= Task to complete =
Go through the material line by line and copy each one with the word "filter".

= Extracted data =
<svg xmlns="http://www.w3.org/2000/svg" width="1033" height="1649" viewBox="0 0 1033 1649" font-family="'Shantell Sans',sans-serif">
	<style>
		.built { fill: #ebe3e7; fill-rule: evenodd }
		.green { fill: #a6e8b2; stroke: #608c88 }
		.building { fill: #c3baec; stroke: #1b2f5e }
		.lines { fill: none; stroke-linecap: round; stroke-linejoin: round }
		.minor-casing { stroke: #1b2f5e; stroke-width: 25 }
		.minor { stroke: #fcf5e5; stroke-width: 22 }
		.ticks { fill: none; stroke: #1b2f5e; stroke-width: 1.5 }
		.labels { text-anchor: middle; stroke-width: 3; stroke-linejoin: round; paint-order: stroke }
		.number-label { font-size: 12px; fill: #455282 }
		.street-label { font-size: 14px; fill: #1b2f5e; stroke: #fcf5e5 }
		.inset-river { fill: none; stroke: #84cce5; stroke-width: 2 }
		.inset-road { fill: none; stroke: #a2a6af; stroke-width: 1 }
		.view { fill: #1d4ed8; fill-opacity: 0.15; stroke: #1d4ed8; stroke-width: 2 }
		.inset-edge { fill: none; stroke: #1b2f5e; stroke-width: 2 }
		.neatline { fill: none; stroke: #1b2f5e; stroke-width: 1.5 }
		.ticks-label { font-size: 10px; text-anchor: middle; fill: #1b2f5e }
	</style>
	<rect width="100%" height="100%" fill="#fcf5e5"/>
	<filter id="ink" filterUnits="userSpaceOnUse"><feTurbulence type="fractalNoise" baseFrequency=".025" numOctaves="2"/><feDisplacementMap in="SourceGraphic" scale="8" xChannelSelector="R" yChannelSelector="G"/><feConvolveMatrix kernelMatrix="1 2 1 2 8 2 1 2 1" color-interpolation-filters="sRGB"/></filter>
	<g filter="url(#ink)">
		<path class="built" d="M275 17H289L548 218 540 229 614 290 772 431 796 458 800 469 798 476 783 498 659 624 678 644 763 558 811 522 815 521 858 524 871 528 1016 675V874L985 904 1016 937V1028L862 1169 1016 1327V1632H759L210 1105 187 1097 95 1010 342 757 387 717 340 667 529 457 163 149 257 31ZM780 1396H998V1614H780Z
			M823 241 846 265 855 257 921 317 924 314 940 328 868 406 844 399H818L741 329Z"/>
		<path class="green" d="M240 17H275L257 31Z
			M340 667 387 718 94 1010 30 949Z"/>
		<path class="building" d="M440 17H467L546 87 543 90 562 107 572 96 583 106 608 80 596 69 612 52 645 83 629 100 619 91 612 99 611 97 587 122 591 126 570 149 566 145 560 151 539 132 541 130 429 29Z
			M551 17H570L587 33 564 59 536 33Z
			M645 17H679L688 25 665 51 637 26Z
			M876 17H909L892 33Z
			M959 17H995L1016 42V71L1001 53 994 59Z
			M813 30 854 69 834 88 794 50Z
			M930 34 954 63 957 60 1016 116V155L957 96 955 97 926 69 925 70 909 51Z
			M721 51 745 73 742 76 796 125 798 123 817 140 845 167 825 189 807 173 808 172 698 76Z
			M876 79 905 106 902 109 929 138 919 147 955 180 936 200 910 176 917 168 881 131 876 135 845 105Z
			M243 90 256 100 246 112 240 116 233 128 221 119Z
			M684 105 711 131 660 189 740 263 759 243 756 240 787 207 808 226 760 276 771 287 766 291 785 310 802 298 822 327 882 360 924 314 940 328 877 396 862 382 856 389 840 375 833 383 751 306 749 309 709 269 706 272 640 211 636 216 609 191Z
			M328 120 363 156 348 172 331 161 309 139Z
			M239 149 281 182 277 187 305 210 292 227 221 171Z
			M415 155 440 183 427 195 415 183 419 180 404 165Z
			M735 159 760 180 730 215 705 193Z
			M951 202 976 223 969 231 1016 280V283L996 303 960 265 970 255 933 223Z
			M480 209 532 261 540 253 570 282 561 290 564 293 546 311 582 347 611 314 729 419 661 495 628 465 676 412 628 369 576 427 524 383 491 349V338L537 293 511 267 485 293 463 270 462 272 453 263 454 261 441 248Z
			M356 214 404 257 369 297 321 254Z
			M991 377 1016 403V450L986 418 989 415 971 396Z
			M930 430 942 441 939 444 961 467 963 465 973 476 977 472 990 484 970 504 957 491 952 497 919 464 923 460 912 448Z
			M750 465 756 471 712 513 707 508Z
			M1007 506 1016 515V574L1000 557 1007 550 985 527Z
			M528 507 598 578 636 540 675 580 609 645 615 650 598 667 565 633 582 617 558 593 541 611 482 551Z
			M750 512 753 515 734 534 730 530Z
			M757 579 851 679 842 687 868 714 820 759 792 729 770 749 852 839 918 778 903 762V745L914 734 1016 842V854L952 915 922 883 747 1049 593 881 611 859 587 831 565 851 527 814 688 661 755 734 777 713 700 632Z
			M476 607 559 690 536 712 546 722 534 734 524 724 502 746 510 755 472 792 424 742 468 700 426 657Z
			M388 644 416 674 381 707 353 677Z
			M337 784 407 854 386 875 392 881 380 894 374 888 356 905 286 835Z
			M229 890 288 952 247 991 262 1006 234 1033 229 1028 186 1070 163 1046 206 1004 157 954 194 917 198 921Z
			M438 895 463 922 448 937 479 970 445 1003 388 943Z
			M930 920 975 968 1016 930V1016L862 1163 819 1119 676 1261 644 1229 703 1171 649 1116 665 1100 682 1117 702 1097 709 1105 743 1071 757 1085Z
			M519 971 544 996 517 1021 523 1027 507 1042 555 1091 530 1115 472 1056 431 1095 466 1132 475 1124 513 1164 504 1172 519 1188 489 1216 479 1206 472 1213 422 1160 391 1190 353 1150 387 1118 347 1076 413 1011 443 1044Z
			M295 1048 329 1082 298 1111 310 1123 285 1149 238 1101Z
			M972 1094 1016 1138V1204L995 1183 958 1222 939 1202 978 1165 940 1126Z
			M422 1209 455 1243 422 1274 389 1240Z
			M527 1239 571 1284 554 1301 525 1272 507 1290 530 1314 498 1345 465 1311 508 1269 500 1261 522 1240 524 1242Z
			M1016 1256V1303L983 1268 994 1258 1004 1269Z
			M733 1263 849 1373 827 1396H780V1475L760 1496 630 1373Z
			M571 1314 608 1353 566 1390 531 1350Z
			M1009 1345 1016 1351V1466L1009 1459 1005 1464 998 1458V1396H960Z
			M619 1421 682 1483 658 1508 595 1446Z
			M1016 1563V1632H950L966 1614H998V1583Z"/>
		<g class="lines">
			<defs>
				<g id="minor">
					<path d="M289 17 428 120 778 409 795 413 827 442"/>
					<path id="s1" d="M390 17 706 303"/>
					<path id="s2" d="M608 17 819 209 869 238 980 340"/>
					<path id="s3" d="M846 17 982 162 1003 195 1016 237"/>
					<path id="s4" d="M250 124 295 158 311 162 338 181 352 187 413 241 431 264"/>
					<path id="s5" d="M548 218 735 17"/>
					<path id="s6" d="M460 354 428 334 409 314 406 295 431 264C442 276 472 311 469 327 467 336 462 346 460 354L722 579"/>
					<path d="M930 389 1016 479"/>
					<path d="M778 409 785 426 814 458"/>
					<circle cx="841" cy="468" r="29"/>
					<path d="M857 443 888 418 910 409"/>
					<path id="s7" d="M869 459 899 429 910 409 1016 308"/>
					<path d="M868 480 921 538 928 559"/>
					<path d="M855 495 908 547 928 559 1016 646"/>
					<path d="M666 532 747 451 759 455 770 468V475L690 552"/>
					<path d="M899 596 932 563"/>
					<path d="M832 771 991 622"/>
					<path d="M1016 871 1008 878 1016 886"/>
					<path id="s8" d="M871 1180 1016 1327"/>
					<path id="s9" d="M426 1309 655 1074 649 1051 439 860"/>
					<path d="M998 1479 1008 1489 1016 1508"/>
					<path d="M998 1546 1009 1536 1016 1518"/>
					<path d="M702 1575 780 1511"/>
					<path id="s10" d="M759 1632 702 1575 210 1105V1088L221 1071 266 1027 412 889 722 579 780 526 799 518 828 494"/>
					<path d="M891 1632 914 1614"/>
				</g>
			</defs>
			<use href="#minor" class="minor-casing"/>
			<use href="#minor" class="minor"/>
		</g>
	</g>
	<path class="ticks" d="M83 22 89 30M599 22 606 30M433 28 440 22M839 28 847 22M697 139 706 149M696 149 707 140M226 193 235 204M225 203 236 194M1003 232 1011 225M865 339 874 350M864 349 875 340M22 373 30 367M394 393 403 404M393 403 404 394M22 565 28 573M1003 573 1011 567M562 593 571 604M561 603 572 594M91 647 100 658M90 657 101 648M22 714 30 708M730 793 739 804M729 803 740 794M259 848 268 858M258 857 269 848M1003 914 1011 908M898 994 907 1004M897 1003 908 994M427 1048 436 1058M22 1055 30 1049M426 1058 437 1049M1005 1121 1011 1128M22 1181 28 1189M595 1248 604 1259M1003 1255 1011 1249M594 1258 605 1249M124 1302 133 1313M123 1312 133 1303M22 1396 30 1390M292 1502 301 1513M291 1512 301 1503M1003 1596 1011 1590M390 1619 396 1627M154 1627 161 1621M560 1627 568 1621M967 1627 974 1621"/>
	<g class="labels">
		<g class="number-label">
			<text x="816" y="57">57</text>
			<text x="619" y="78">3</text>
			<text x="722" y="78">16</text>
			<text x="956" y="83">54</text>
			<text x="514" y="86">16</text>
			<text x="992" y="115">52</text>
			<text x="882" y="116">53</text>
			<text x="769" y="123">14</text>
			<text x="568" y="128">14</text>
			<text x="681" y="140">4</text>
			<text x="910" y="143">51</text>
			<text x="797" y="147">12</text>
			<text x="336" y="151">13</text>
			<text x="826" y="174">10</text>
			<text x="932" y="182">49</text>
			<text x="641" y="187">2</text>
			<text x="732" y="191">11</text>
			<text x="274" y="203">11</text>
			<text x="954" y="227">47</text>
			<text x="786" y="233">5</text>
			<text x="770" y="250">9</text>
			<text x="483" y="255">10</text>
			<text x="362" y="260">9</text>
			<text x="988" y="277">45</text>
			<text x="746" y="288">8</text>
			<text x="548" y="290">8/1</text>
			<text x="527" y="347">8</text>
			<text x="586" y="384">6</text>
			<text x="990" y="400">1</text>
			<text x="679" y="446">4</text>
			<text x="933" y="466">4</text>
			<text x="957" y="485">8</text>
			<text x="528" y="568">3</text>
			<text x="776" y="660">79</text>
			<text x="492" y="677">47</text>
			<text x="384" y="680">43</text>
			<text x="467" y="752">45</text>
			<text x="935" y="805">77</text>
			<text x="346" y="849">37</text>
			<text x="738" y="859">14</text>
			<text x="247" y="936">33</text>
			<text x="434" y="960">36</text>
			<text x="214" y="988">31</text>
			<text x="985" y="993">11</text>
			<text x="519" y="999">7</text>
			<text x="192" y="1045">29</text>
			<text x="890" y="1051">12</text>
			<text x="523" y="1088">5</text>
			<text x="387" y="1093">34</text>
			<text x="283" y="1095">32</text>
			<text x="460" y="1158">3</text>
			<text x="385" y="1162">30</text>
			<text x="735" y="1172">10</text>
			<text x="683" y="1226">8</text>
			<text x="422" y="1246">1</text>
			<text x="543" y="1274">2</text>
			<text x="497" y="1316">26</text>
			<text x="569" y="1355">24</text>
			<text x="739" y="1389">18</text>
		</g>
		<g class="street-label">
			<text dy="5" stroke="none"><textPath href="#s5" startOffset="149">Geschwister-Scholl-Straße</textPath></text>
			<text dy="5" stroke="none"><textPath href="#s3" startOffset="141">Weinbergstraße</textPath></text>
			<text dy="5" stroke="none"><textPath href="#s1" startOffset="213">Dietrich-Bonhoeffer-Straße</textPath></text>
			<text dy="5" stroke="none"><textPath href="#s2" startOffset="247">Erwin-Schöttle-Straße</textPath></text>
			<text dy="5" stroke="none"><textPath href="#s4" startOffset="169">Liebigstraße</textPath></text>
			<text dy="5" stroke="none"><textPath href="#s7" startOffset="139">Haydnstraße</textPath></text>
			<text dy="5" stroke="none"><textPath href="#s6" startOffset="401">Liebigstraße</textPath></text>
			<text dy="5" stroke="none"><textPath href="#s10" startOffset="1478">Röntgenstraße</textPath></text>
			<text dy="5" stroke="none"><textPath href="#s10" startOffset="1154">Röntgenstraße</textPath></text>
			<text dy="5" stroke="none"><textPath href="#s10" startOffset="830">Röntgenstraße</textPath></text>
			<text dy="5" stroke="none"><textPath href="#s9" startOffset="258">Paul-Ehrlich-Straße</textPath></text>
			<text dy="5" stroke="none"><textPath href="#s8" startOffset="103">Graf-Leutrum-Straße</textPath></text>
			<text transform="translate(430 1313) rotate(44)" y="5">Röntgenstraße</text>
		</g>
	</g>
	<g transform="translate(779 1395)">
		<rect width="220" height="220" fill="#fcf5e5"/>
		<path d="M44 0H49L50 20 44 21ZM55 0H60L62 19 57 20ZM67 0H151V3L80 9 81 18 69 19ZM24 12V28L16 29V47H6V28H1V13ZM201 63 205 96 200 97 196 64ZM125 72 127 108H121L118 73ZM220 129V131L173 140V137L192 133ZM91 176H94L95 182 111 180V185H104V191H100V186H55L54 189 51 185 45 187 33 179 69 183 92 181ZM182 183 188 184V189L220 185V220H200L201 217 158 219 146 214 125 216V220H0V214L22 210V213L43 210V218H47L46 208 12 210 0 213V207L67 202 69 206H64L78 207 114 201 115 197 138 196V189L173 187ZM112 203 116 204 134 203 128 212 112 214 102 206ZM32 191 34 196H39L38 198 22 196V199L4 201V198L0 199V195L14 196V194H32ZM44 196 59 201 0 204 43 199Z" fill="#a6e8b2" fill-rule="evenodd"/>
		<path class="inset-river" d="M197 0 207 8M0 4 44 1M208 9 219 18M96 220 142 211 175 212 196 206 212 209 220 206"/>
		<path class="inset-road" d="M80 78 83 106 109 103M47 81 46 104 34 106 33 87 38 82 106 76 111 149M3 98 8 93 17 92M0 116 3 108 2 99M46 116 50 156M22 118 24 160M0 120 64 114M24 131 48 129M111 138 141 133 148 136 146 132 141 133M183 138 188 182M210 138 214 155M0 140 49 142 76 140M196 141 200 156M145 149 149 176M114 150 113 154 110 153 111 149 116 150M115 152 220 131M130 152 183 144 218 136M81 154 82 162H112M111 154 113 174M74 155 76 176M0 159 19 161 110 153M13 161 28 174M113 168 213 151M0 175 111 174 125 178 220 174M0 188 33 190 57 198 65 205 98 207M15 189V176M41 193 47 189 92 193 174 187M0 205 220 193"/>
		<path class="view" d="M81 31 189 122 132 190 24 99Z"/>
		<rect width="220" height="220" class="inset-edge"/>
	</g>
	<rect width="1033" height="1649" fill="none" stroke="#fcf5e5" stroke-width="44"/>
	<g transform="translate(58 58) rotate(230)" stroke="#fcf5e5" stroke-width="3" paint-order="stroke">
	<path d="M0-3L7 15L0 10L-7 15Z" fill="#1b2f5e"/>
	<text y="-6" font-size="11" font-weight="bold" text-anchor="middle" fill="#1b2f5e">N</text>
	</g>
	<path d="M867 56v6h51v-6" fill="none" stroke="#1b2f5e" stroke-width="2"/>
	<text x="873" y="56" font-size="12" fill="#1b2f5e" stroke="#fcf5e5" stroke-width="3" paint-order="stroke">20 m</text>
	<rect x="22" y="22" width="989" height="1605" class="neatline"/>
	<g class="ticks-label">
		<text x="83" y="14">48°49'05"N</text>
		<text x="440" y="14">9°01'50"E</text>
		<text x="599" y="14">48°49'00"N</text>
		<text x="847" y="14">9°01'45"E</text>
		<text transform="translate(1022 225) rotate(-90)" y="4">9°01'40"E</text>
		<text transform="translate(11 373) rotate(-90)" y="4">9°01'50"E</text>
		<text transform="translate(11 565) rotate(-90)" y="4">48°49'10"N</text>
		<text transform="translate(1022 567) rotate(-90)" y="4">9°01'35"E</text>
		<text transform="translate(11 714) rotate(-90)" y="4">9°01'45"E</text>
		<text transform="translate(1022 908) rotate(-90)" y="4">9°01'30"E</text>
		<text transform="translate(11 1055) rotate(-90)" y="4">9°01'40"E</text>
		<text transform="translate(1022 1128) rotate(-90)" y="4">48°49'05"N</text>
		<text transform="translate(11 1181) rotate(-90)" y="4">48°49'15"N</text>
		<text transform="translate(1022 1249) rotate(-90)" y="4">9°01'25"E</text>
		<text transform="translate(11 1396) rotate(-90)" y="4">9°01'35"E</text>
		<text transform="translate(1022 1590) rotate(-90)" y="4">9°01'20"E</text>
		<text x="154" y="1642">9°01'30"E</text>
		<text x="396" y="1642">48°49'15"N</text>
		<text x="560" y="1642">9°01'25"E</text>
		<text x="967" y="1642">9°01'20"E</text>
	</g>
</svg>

= Written reply =
	<filter id="ink" filterUnits="userSpaceOnUse"><feTurbulence type="fractalNoise" baseFrequency=".025" numOctaves="2"/><feDisplacementMap in="SourceGraphic" scale="8" xChannelSelector="R" yChannelSelector="G"/><feConvolveMatrix kernelMatrix="1 2 1 2 8 2 1 2 1" color-interpolation-filters="sRGB"/></filter>
	<g filter="url(#ink)">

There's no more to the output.